Двое проезжих, обменявшись взглядом, подошли ближе, но ожесточенные враги уже сошлись на бой, как петухи: Вихула с явной яростью, Секиринский с хладнокровием, впрочем, наружным только. Пан Ксаверий был так уверен в своей непобедимости, что не связал себе даже висячих рукавов кунтуша. Собеслав осмотрел свою позицию, смерил глазом врага, и поединок начался.
Вихула дрался на саблях превосходно. Секиринский – ловко, как сатана (если только сатана когда-нибудь дрался на саблях). Видно было тотчас, что в этом искусстве он брал уроки у отличного артиста. Хладнокровием своим он брал верх над противником, который метался быстро, неистово, с криком, чтобы сперва застращать неприятеля, а потом поразить оробевшего. В самом начале, он задел Секиринского по руке; потекла кровь; но скоро получил от него такой удар по лбу, что кровь залила ему глаза, и он, заслоняясь рукавом, закричал:
– Згода, пане братие!
– Згода, – повторил несколько раз, ударив его плашмя саблей Собеслав. – Это тебе наука не задевать добрых людей на дороге, если не хочешь носить рубцов на лбу.
Сказав это, он вскочил в бричку, и, поклонясь свидетелям-шляхтичам, велел ехать. Вихула же, обрызганный кровью, оперся на свою повозку и кричал, чтобы ему подали тряпки и водки; но едва произнес эти слова, как упал наземь в бесчувствии.
Собеслав видел это, но не воротился назад, потому что без него было кому помочь раненому и продолжал свою дорогу в Черск.
Между тем пан стольник Корниковский спокойно занимался со скуки сочинением силлабических стихов в честь какого-то римского героя и плевал от досады всякий раз, когда ему приходила в голову фраза из современных стихотворцев, которых он запомнил наизусть. На дворе начинало темнеть. Вдруг появляется у порога его комнаты смиренная фигура убогого шляхтича, в сером капоте.
– А, мой панцырник, – сказал стольник, – каково поживаешь? «Ну уж оду, – подумал он в то же время, – окончу после». Что нового? Откуда Бог несет?
– Из Черска, вельможный пане.
– Как поживаешь, здоров ли?
– Слава Богу здоров, к вашим услугам! Проезжая мимо, зашел, не прикажете ли чего-нибудь?
– Ну, а дичи нет?
– Даст Бог будет. Но здесь на дороге я чуть-чуть не наехал на особенную дичь.

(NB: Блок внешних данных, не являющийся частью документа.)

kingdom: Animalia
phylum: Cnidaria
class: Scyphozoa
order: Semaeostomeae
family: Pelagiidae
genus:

– Ну, что там такое? – спросил стольник.
– Что. Коротко сказать, слава Богу, что обошлось без моего греха – целая история. Еду я из Черска, кляча моя пристала; вот я и остановился у Кошачьей-Горки, возле корчмы, чтобы отдохнуть. Достал из торбы сыру и хлеба, смотрю едет пан Янцентий из Мушина и тоже привязал коня возле плетня. Вот мы и давай полдничать и балагурить. Толкуем о том, о сем, как вдруг летит бричка из Секиринка с паном Ксаверием и – тррр… остановилась. Мы с Янцентием дали пану место и сели себе в сенях; что же слышим: ру-ру-ру… опять кто-то едет; я узнаю лошадей вашей милости и какой-то егомосць.